The International Monetary Fund is seeking to rally Group of 20 nations around a new effort to help poor countries reduce debt burdens, avoid defaults and stabilize their economies.
While the plan is at an early stage, it could encompass re-profiling of existing loans, debt swaps, and credit guarantees that would help lower costs, Ceyla Pazarbasioglu — head of the fund’s powerful Strategy, Policy and Review Department — told reporters at a briefing in Washington on Wednesday.
The broad idea is to provide countries “a menu of options and we can decide jointly with them what suits them,” she said. “One size doesn’t fit all.”
The IMF push comes as several emerging and developing countries, particularly in Africa and South Asia, continue to struggle with debt piles built up before the pandemic and exacerbated in the last couple of years by steeper borrowing costs.
The existing G-20 mechanism known as the Common Framework aims to deal with the aftermath of defaults, rather than ward them off. It’s been hobbled by disagreements among creditors including China — a major lender to emerging-market economies in the pre-pandemic years — as well as private bondholders.
Debt held by 30 emerging economies tracked by the International Institute of Finance totaled $28.4 trillion in the first quarter of this year, up from about $11 trillion in the same period of 2014. Some estimates put the annual service costs for poor countries at more than $400 billion.

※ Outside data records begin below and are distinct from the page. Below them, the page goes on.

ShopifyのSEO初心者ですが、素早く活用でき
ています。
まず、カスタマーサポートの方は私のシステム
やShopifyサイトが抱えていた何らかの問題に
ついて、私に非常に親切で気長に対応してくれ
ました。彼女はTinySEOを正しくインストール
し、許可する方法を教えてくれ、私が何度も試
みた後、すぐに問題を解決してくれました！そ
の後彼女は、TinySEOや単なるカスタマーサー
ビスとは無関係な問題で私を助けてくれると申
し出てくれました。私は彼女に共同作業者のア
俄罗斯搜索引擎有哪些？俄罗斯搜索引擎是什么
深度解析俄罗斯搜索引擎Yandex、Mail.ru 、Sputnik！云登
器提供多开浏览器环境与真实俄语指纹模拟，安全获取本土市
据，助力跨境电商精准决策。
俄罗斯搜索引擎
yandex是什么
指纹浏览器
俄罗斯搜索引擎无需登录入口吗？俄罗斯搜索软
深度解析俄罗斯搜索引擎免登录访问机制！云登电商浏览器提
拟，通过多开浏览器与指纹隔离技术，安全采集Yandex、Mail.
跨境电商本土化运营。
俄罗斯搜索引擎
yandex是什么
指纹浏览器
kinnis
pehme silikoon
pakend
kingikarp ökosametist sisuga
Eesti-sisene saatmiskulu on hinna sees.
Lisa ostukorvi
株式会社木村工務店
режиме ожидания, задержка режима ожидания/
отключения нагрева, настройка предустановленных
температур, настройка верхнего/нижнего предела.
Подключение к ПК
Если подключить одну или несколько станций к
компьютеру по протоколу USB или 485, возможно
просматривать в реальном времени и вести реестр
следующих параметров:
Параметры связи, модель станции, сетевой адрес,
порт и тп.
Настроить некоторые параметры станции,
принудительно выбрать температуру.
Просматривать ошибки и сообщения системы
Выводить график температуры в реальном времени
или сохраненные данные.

That debt burden is siphoning off much-needed funds from investment and public services, according to the IMF and its sister institution, the World Bank.
Beyond countries that have already defaulted in recent years, such as Zambia, Ghana or Sri Lanka, there are others struggling with high debt-servicing costs and sluggish growth, partly due to Covid-related economic scarring.
“This is the key problem right now,” Pazarbasioglu said. The issue “is going to be discussed a lot” when G-20 finance ministers and central bank governors gather next week in Brazil, where the host country has put a strong focus on inequality.
Getting the G-20 on board would mean achieving a rare agreement between the US and China, the most important players in global debt talks but rivals when it comes to security and trade. The two countries have already discussed the new ideas with the goal of getting a proposal ready for G-20 leaders to approve when they meet in November.
The new initiative would be a “third pillar” to help countries get on track, Pazarbasioglu said, alongside raising domestic revenues and increased support from multilateral lenders such as the World Bank and African Development Bank. She added this “holistic” approach would work for countries such as Kenya, which has been rattled by deadly protests against tax increases.
A key outcome of the new effort would be to help countries avoid defaults that can lead to lengthy and complicated restructurings — one reason why the Common Framework has been criticized. Pazarbasioglu ackowledged the problem, but defended the program.
“The Common Framework has been slow, but it’s progressing,” she said.